**Required work:**
1. Print the passage from the article about Tom Dundon and the Moda Center renovation, from "Dundon’s statement was, in" up to and including "the renovation costs.".
2. Carry on the article about Tom Dundon and the Moda Center renovation, starting after its final sentence.

**Selected extract:**

_ _ _ _

Two men with microphones on a stage.
Eli Imadali
/
OPB
Trail Blazers owner and billionaire investor Tom Dundon, left, speaks with Portland Metro Chamber president and CEO Andrew Hoan during the annual Portland Metro Chamber meeting, at the Moda Center in Portland, Ore., on June 24, 2026. They spoke as city and county leaders discuss public funding to renovate the Moda Center.

With Portland officials under a tight deadline to negotiate a deal with the Portland Trail Blazers on major Moda Center renovations, Blazers owner Tom Dundon is showing little interest in making concessions.

Instead, Dundon told a crowd of more than 750 business and political leaders Wednesday that he’s already done a lot to help the city by purchasing the team — and isn’t interested in further commitments. He said the Rose City is an expensive place to do business.

Dundon’s statement was, in part, a response to why he’s not planning on spending his own money on needed renovations at the Moda Center, the city-owned arena that’s home to Portland’s NBA and WNBA teams.

“There’s lots of places that don’t have taxes at the same rate,” Dundon told the crowd. “So if you charge people taxes and invest it back into the thing that helps generate the money relative to the market, other places … it’s a huge investment.”

Dundon’s appearance at the annual Portland Metro Chamber meeting came as discussions around the future of the 30-year-old arena heated up. Elected officials at the city and Multnomah County both met this week to discuss their separate commitments to funding area renovations, and what both governments want to get out of the agreement. Several have called for a financial commitment from Dundon to help pay for the renovation costs.

Dundon said he’s already made a financial contribution to the city, since his ownership group is paying taxes and fees related to the team. Dundon implied that it should be those funds, along with other collected tax dollars, that should go toward modernizing the arena.

_ _ _ _

**Dataset entries:**

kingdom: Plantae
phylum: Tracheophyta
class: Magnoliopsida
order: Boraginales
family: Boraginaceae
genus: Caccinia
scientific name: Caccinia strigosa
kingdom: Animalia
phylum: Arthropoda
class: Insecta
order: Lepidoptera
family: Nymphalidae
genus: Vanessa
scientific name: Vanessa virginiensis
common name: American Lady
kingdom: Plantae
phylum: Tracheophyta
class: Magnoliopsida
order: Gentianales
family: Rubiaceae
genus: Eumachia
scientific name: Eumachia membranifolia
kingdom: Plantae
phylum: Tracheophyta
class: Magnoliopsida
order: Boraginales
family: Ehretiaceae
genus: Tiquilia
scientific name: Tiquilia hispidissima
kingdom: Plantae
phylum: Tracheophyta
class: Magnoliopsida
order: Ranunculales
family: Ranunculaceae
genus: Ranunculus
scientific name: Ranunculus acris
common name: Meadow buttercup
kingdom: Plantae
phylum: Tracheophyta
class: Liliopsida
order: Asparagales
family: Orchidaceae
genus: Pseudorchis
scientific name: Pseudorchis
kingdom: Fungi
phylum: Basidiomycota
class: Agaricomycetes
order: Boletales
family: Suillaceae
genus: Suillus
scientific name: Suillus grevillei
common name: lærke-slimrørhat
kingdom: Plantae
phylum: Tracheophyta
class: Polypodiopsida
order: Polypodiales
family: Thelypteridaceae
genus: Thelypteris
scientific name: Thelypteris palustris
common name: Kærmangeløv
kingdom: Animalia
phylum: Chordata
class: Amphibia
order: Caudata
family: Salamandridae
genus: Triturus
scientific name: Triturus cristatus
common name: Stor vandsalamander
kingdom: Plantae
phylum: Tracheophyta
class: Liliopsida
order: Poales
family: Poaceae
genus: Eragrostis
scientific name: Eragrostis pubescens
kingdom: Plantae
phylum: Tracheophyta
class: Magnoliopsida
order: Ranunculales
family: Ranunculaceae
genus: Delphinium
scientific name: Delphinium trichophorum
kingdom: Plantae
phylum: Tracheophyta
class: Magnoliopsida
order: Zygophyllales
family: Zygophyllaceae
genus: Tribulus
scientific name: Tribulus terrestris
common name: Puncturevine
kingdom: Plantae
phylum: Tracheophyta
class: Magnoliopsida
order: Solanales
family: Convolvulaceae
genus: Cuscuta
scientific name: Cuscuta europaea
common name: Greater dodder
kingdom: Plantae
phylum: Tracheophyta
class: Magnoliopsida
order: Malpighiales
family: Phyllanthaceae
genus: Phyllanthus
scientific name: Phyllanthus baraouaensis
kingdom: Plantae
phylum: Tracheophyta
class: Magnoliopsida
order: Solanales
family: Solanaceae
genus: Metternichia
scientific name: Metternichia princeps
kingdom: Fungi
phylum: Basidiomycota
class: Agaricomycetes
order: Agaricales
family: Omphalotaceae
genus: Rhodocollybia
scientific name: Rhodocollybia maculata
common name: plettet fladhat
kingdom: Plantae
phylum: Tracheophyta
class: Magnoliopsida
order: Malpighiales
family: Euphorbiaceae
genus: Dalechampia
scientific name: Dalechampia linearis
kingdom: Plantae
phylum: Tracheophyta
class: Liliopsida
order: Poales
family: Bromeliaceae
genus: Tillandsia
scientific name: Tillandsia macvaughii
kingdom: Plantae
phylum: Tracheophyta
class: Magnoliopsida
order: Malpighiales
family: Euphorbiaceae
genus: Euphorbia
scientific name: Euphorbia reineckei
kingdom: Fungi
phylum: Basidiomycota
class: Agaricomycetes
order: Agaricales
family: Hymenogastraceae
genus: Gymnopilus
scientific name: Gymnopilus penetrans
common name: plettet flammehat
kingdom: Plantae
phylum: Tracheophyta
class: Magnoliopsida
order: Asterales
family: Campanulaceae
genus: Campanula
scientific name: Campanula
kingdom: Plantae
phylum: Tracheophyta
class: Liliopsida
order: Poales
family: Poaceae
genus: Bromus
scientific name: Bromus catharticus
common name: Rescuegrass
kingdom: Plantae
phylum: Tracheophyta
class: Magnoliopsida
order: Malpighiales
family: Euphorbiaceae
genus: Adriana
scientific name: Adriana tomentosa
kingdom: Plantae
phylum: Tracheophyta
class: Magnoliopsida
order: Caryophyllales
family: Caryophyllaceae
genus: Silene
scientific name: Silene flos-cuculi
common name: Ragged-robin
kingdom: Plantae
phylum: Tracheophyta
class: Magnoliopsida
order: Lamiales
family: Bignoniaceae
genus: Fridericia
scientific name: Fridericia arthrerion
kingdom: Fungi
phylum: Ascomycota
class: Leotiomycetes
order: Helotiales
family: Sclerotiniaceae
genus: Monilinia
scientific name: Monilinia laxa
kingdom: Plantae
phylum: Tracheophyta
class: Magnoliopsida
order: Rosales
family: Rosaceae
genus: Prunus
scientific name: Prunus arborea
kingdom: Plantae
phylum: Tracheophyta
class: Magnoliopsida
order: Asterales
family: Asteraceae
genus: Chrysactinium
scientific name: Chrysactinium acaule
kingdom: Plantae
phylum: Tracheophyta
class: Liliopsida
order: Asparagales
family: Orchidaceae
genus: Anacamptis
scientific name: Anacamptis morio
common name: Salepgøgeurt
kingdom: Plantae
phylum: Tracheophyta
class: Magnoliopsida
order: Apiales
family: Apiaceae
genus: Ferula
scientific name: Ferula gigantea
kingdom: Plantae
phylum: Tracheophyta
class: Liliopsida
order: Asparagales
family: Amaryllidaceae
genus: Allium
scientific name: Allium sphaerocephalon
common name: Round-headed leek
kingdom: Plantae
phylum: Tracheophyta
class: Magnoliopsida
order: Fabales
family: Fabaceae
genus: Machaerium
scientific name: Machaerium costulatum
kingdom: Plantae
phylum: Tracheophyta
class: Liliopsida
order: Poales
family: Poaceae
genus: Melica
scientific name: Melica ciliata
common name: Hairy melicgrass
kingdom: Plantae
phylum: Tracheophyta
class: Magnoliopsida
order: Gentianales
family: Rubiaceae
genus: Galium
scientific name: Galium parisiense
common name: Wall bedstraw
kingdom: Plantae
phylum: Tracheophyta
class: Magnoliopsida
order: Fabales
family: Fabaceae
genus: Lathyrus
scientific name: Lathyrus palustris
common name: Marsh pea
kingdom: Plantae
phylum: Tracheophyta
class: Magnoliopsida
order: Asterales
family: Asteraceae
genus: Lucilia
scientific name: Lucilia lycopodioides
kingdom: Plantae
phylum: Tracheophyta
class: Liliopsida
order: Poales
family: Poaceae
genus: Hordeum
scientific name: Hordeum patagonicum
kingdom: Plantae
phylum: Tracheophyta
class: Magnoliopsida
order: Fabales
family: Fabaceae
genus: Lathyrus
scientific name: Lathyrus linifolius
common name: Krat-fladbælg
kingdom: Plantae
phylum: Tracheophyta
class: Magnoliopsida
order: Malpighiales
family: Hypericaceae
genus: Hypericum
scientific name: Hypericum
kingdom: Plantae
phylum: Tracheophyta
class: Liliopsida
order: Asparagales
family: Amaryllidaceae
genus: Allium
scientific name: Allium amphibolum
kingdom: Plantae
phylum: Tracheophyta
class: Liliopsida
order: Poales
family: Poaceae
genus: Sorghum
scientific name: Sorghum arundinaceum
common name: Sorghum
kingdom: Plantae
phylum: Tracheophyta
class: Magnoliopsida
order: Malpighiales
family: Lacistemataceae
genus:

_ _ _ _

**Responses for each task:**
1.
Dundon’s statement was, in part, a response to why he’s not planning on spending his own money on needed renovations at the Moda Center, the city-owned arena that’s home to Portland’s NBA and WNBA teams.

“There’s lots of places that don’t have taxes at the same rate,” Dundon told the crowd. “So if you charge people taxes and invest it back into the thing that helps generate the money relative to the market, other places … it’s a huge investment.”

Dundon’s appearance at the annual Portland Metro Chamber meeting came as discussions around the future of the 30-year-old arena heated up. Elected officials at the city and Multnomah County both met this week to discuss their separate commitments to funding area renovations, and what both governments want to get out of the agreement. Several have called for a financial commitment from Dundon to help pay for the renovation costs.

2.
“I think everybody can characterize things however they want — I don’t see it the same way, but I’m not trying to get people to agree or disagree with me,” the billionaire investor told the crowd, many of whom paid upwards of $350 to attend the event. “I just know it feels like we’re making a pretty big investment by staying here and paying these tax rates and agreeing to these fees for dollars that go back into the building.”

The Moda Center, which opened in 1995, is in need of expensive ongoing maintenance if it is going to host the same caliber of events — WNBA and NBA games, concerts, monster truck rallies — it currently does. The city of Portland owns the building with the Blazers as the main tenant. The Blazers’ current lease with the city goes through 2030.

The city estimates the costs of necessary improvements at around $482 million. Dundon and his team have been lobbying for closer to $600 million in public dollars for the project. So far, the state has pitched in $365 million in bonds and Multnomah County has signaled willingness to contribute another $88 million.

Portland has pledged at least $120 million to fund renovations, but hasn’t identified a funding source. Mayor Keith Wilson has suggested using $50 million in tax proceeds from the team’s sale, and filling the remaining gap with money from two sources: tax money from large corporations contributed to the Portland Clean Energy Fund and funding from Prosper Portland, the city’s economic development bureau. City councilors haven’t reached an agreement on where the money should come from but will ultimately have to vote on the final funding package.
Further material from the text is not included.